The plot was... okay, the plot was to punch monsters until they all died. The subplot: "The Cast of The Big Bang Theory Visits The Criminal Underworld" actually had more plot than the plot.
Plusses:
Visually gorgeous. Obviously.
Flashback Shoe Girl deserves an Oscar nomination
The worldbuilding was better than most. They didn't do much with all those interesting ideas but at least someone gave that stuff some thought.
It wasn't a reboot or sequel. This actually counted even more than I expected it would.
What I realized while watching Pacific Rim was that the silly premise and by-the-numbers story and half-baked character development were no better or worse than most tentpoles.
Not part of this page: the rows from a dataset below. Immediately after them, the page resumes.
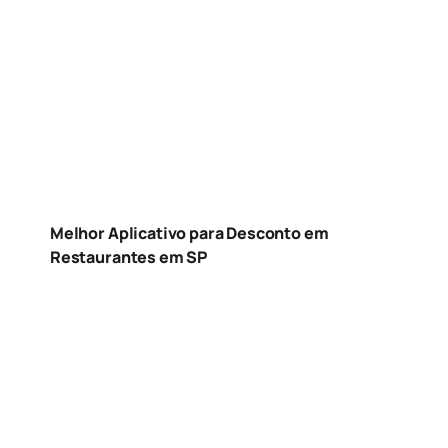
Melhor Aplicativo para Desconto em
Restaurantes em SP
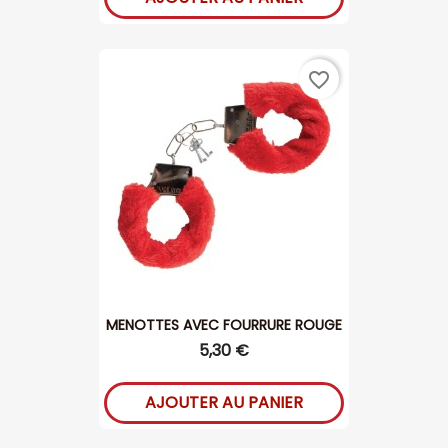
favorite_border
MENOTTES AVEC FOURRURE ROUGE
5,30 €
AJOUTER AU PANIER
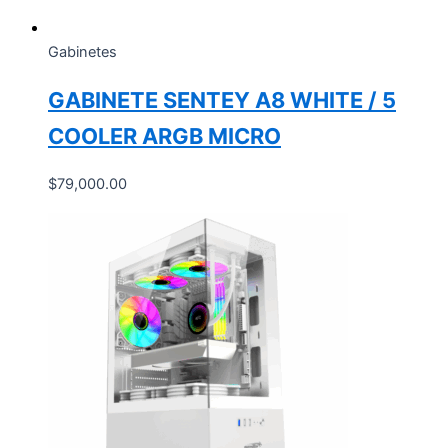
Gabinetes
GABINETE SENTEY A8 WHITE / 5
COOLER ARGB MICRO
$
79,000.00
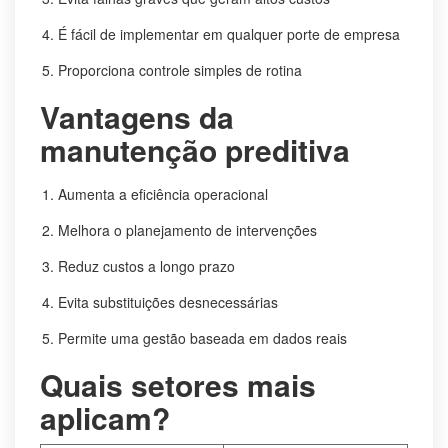
É fácil de implementar em qualquer porte de empresa
Proporciona controle simples de rotina
Vantagens da
manutenção preditiva
Aumenta a eficiência operacional
Melhora o planejamento de intervenções
Reduz custos a longo prazo
Evita substituições desnecessárias
Permite uma gestão baseada em dados reais
Quais setores mais
aplicam?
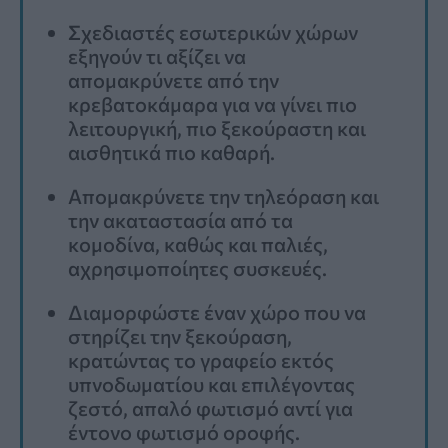
Σχεδιαστές εσωτερικών χώρων
εξηγούν τι αξίζει να
απομακρύνετε από την
κρεβατοκάμαρα για να γίνει πιο
λειτουργική, πιο ξεκούραστη και
αισθητικά πιο καθαρή.
Απομακρύνετε την τηλεόραση και
την ακαταστασία από τα
κομοδίνα, καθώς και παλιές,
αχρησιμοποίητες συσκευές.
Διαμορφώστε έναν χώρο που να
στηρίζει την ξεκούραση,
κρατώντας το γραφείο εκτός
υπνοδωματίου και επιλέγοντας
ζεστό, απαλό φωτισμό αντί για
έντονο φωτισμό οροφής.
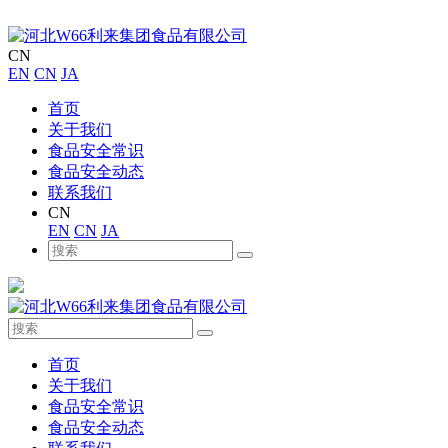
CN
EN
CN
JA
首页
关于我们
食品安全常识
食品安全动态
联系我们
CN
EN
CN
JA
首页
关于我们
食品安全常识
食品安全动态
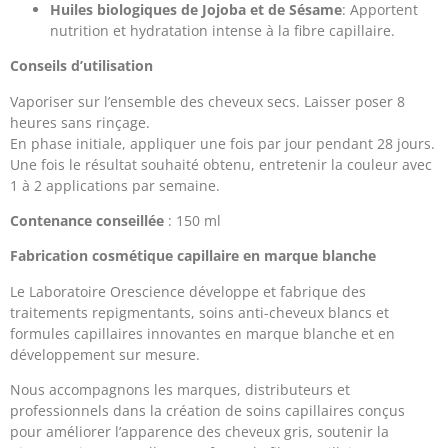
Huiles biologiques de Jojoba et de Sésame
: Apportent
nutrition et hydratation intense à la fibre capillaire.
Conseils d’utilisation
Vaporiser sur l’ensemble des cheveux secs. Laisser poser 8
heures sans rinçage.
En phase initiale, appliquer une fois par jour pendant 28 jours.
Une fois le résultat souhaité obtenu, entretenir la couleur avec
1 à 2 applications par semaine.
Contenance conseillée
: 150 ml
Fabrication cosmétique capillaire en marque blanche
Le Laboratoire Orescience développe et fabrique des
traitements repigmentants, soins anti-cheveux blancs et
formules capillaires innovantes en marque blanche et en
développement sur mesure.
Nous accompagnons les marques, distributeurs et
professionnels dans la création de soins capillaires conçus
pour améliorer l’apparence des cheveux gris, soutenir la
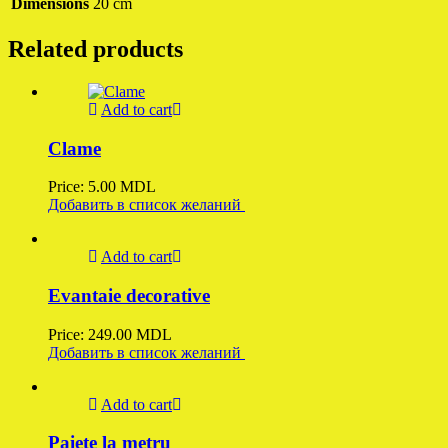
Dimensions
20 cm
Related products
Add to cart
Clame
Price:
5.00
MDL
Добавить в список желаний
Add to cart
Evantaie decorative
Price:
249.00
MDL
Добавить в список желаний
Add to cart
Paiete la metru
And yet, I found it so much more watchable than almost anything else this summer - because at least it wasn't another damn story I already knew.
Because, let's be honest here, what was "new" in Man of Steel? Man of Steel was the filmic equivalent of giving your Superman Lego kit to your little brother. He might put a few parts together differently but you already know what the parts are. The kit either makes Superman or it makes a half-assed stack of stuff that sort of resembles Superman. There are no real surprises in any reboot or sequel, only quibbling over the arrangement of the parts.
But - I had never seen a Pacific Rim movie before. That alone was so refreshing that the movie coasted right across the finish line on sheer goodwill from me. Just simple gratitude that I was not asked to be the last link of another Franchise Centipede and eat the same old shit again.
So is Pacific Rim great? Nah. Is it good? Well... there are good things in it. It's another Sucker Punch, pretty much. There's an audience for this that will love it and hug it and squeeze it... but not 200 million dollars' worth of audience, I don't think. Not in this country at least - but it may indeed turn out to be a smash in the rest of the world. We'll see.
Me - I'm disappointed in Guillermo this time out. Hellboy 2 proved he could deliver spectacle and interesting offbeat characters who have real feelings and make surprising but understandable choices. We didn't get much of the latter here. He did deliver on the spectacle, though.
And at least it wasn't fucking Iron Man. AGAIN.